The new tax on multinationals’ shifted profits, which waives deductibility for expenditures affiliated with four categories of services, above a 3% threshold, breaches the fiscal governance principles of the OECD that Romania seeks to join next year, tax consultancy firm BDO Romania warned in a note cited by Economica.net.
The firm’s representatives also claim the new tax breaches other provisions of the Fiscal Code.
The new tax is part of a new series of tax reforms to be introduced in the second package of reforms, likely to be legislated next week.
The terms used by BDO Romania officials are rather radical and hardly technical in nature.
“We note that the Government is about to make a fundamental mistake. It is replacing the minimum tax on income [IMCA], the scourge that hit the business environment, with a much worse rule that even contradicts the Fiscal Code. I still hope that it will not take another two years until the Ministry of Finance realises that it is making a mistake. Let’s look, first of all, at the problem that comes from the definition of affiliated entities. The new rule defines affiliated entities according to accounting rules, a different definition than the one that targets tax-affiliated parties,” said Dan Bărăscu, Partner, Head of Tax BDO Romania.

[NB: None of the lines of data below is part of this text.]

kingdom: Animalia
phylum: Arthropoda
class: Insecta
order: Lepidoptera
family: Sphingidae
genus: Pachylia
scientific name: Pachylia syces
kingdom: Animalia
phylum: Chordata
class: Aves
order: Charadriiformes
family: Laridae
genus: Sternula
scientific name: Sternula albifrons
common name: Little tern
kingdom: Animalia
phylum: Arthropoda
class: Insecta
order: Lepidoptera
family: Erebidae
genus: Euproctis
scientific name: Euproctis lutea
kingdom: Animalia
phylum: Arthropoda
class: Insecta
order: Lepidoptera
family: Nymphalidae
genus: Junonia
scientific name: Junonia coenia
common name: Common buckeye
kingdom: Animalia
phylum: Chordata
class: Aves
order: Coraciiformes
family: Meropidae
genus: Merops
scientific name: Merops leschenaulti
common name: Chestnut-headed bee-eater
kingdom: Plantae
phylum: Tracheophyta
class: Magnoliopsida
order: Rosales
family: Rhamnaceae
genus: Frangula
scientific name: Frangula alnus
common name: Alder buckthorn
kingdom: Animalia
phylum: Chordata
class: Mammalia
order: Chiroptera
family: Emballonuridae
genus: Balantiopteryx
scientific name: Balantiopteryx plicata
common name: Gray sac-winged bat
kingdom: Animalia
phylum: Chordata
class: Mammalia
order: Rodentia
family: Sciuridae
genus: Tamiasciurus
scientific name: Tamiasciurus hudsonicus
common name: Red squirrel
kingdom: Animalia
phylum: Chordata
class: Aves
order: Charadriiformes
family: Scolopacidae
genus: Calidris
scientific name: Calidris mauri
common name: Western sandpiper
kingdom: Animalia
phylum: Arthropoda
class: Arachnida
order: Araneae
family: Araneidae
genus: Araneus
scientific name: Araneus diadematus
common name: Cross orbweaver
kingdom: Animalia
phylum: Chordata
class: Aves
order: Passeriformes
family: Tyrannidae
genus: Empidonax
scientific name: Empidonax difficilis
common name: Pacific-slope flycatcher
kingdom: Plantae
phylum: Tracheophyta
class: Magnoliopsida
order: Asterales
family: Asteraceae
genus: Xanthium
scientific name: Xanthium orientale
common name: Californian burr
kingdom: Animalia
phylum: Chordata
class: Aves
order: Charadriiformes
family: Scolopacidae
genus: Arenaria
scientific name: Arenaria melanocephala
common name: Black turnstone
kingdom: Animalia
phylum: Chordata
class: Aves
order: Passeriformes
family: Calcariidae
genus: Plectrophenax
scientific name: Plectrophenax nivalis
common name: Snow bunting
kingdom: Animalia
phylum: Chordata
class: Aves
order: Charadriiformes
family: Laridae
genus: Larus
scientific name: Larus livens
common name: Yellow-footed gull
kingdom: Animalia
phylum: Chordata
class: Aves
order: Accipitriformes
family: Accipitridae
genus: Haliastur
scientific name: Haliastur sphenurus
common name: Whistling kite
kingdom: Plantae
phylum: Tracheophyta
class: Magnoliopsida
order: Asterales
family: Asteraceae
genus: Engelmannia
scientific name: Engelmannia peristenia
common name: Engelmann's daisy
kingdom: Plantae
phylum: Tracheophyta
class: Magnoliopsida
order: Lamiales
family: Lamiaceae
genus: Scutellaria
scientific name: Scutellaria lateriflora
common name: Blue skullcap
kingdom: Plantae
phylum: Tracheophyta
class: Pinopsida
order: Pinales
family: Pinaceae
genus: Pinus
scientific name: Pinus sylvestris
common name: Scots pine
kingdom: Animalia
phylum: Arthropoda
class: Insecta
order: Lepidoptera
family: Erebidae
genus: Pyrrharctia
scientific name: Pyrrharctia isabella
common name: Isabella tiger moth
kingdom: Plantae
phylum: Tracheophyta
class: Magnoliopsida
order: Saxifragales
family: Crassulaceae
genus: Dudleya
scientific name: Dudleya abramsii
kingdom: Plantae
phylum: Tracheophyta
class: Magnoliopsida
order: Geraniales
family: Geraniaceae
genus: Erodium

Bărăscu noted that, for example, in some situations, companies owned by relatives up to the third degree are not accounting affiliates, but are considered tax affiliates.
Furthermore, because the accounting definition refers to “affiliated entities,” individuals are excluded because they are not “entities,” he explained.
Therefore, the restrictions [on expenditures] do not apply to relationships between an individual and the companies with which they are tax affiliates, simply because the definition does not cover this situation.